One thing at a time...

You've adjusted your pistol's rear sight way to the right? Because the gun was shooting left?
Was it shooting low-and-left?
And you're right-handed?

If I'm correct so far, the problem may be your technique, not the gun or its sights.
If your trigger-finger technique is not well-practiced, you may be "milking" the entire pistol by tightening your other fingers as you press with your index finger.
As your fingers wrap more tightly around your pistol's grip, in concert with your trigger finger's movement, you are rolling the pistol to the left and a little downward.

The correction is to "isolate" your trigger finger.
Try grasping the pistol in a strong, tight, "death grip" with your thumb and the other three fingers, while leaving your index finger free to move separately.
Now, holding that tight "death grip," establish a good sight picture and hold it, while pressing (don't "pull") the trigger straight to the rear.

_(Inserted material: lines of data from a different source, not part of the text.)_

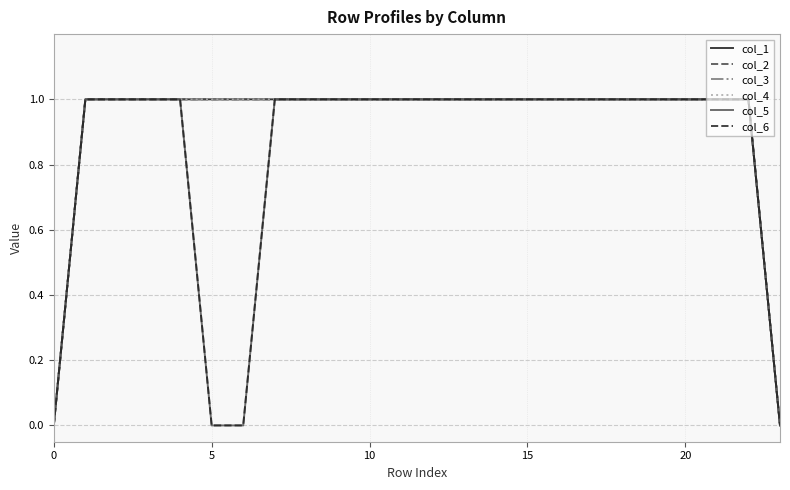

Reading left to right, transcribe all the data shown in this chart.

col_1: 0	1	1	1	1	1	1	1	1	1	1	1	1	1	1	1	1	1	1	1	1	1	1	0
col_2: 0	1	1	1	1	1	1	1	1	1	1	1	1	1	1	1	1	1	1	1	1	1	1	0
col_3: 0	1	1	1	1	1	1	1	1	1	1	1	1	1	1	1	1	1	1	1	1	1	1	0
col_4: 0	1	1	1	1	1	1	1	1	1	1	1	1	1	1	1	1	1	1	1	1	1	1	0
col_5: 0	1	1	1	1	0	0	1	1	1	1	1	1	1	1	1	1	1	1	1	1	1	1	0
col_6: 0	1	1	1	1	0	0	1	1	1	1	1	1	1	1	1	1	1	1	1	1	1	1	0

Now, re-center that rear sight, and deal with the front sight.
IIRC, dovetail-slot-mounted sights go in toward the right, and go out toward the left. A piece of wooden dowel and a lightweight mallet or hammer will do the job.
Don't use the hammer directly on the sight. Make sure that the gun is well supported, leaving room for the sight to come out.

Hi-Viz acrylic-light-pipe sights are a little fragile. Make sure that the wooden dowel is touching only the sight base, and not the light pipe. Press, more than hammer.
Make sure that the new front sight is well centered.

I much prefer a solid front sight, because acrylic light-pipes are easily broken. But on a target gun (as opposed to a defensive, holstered pistol) the light-pipe sight may be useful.


----------



## Smitty79 (Oct 19, 2012)

A good way to help practice isolating your trigger finger is to dry fire against a blank wall and see where the sights move when you break the trigger. I used to shoot low and left off hand and more on point of aim from a bench rest. I kept trying to adjust my sights to get point of aim to match point of impact. Because I was chasing something that was inconsistent, it was nothing but failure. Many focused rounds and dry fired trigger breaks later, I shoot point of aim to point of impact with most guns with the sights as they come out of the box. I still don't shoot groups as small as I would like. But I haven't touched the sites on any of my pistols in almost a year.

There are lots of threads on this and other forums about avoiding a negligent discharge when dry firing. Read them and do everything you can to make sure there isn't any ammo in the gun.


----------